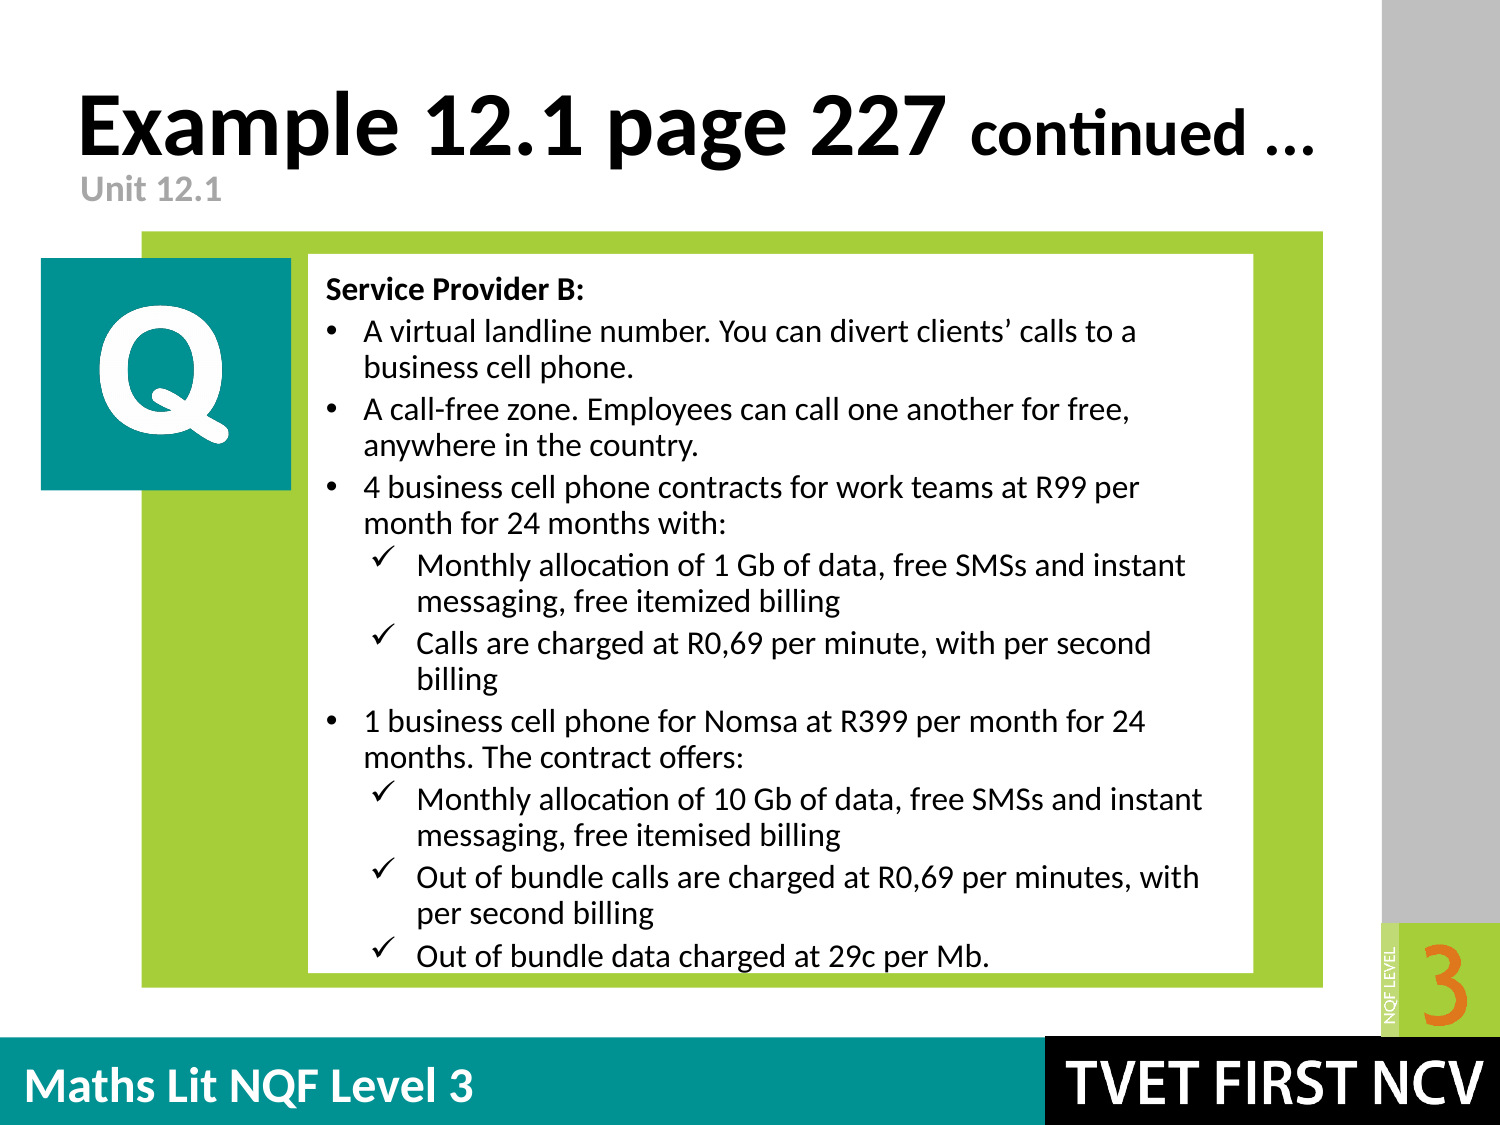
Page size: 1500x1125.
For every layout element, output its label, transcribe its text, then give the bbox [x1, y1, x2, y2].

picture [1381, 923, 1500, 1037]
text_box [40, 257, 292, 491]
picture [85, 292, 247, 459]
picture [1065, 1050, 1484, 1120]
list Service Provider B: A virtual landline number. You can divert clients’ calls to a business cell phone. A call-free zone. Employees can call one another for free, anywhere in the country. 4 business cell phone contracts for work teams at R99 per month for 24 months with: Monthly allocation of 1 Gb of data, free SMSs and instant messaging, free itemized billing Calls are charged at R0,69 per minute, with per second billing 1 business cell phone for Nomsa at R399 per month for 24 months. The contract offers: Monthly allocation of 10 Gb of data, free SMSs and instant messaging, free itemised billing Out of bundle calls are charged at R0,69 per minutes, with per second billing Out of bundle data charged at 29c per Mb. [308, 253, 1254, 974]
title Example 12.1 page 227 continued ... [62, 68, 1360, 187]
text_box [141, 230, 1324, 989]
list Unit 12.1 [65, 161, 1363, 212]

****************

→ **Action item**
Each line from the one containing "For every layout" through the end of the material must be returned exactly; no other line should appear.

→ **Answer section**
For every layout element, output its label, transcribe its text, then give the bbox [x1, y1, x2, y2].

picture [1381, 923, 1500, 1037]
text_box [40, 257, 292, 491]
picture [85, 292, 247, 459]
picture [1065, 1050, 1484, 1120]
list Service Provider B: A virtual landline number. You can divert clients’ calls to a business cell phone. A call-free zone. Employees can call one another for free, anywhere in the country. 4 business cell phone contracts for work teams at R99 per month for 24 months with: Monthly allocation of 1 Gb of data, free SMSs and instant messaging, free itemized billing Calls are charged at R0,69 per minute, with per second billing 1 business cell phone for Nomsa at R399 per month for 24 months. The contract offers: Monthly allocation of 10 Gb of data, free SMSs and instant messaging, free itemised billing Out of bundle calls are charged at R0,69 per minutes, with per second billing Out of bundle data charged at 29c per Mb. [308, 253, 1254, 974]
title Example 12.1 page 227 continued ... [62, 68, 1360, 187]
text_box [141, 230, 1324, 989]
list Unit 12.1 [65, 161, 1363, 212]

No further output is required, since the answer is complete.